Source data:

******************************

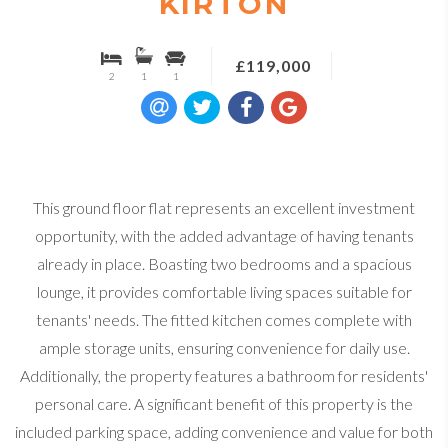
KIRTON
£119,000
2
1
1
This ground floor flat represents an excellent investment
opportunity, with the added advantage of having tenants
already in place. Boasting two bedrooms and a spacious
lounge, it provides comfortable living spaces suitable for
tenants' needs. The fitted kitchen comes complete with
ample storage units, ensuring convenience for daily use.
Additionally, the property features a bathroom for residents'
personal care. A significant benefit of this property is the
included parking space, adding convenience and value for both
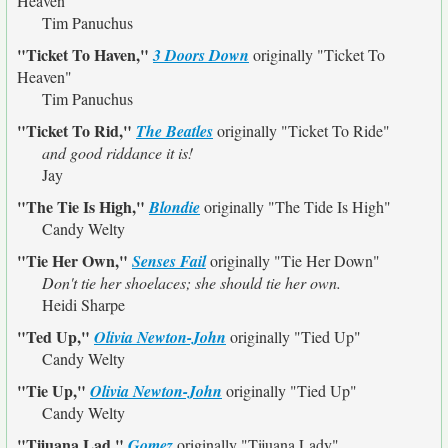
Heaven"
Tim Panuchus
"Ticket To Haven,"
3 Doors Down
originally
"Ticket To
Heaven"
Tim Panuchus
"Ticket To Rid,"
The Beatles
originally
"Ticket To Ride"
and good riddance it is!
Jay
"The Tie Is High,"
Blondie
originally
"The Tide Is High"
Candy Welty
"Tie Her Own,"
Senses Fail
originally
"Tie Her Down"
Don't tie her shoelaces; she should tie her own.
Heidi Sharpe
"Ted Up,"
Olivia Newton-John
originally
"Tied Up"
Candy Welty
"Tie Up,"
Olivia Newton-John
originally
"Tied Up"
Candy Welty
"Tijuana Lad,"
Gomez
originally
"Tijuana Lady"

******************************

**What is expected:** Copy out every line of text from the entries above without changing a word, and leave the pictures out.

**Reply to the exercise:**
KIRTON
£119,000
2
1
1
This ground floor flat represents an excellent investment
opportunity, with the added advantage of having tenants
already in place. Boasting two bedrooms and a spacious
lounge, it provides comfortable living spaces suitable for
tenants' needs. The fitted kitchen comes complete with
ample storage units, ensuring convenience for daily use.
Additionally, the property features a bathroom for residents'
personal care. A significant benefit of this property is the
included parking space, adding convenience and value for both
Heaven"
Tim Panuchus
"Ticket To Haven,"
3 Doors Down
originally
"Ticket To
Heaven"
Tim Panuchus
"Ticket To Rid,"
The Beatles
originally
"Ticket To Ride"
and good riddance it is!
Jay
"The Tie Is High,"
Blondie
originally
"The Tide Is High"
Candy Welty
"Tie Her Own,"
Senses Fail
originally
"Tie Her Down"
Don't tie her shoelaces; she should tie her own.
Heidi Sharpe
"Ted Up,"
Olivia Newton-John
originally
"Tied Up"
Candy Welty
"Tie Up,"
Olivia Newton-John
originally
"Tied Up"
Candy Welty
"Tijuana Lad,"
Gomez
originally
"Tijuana Lady"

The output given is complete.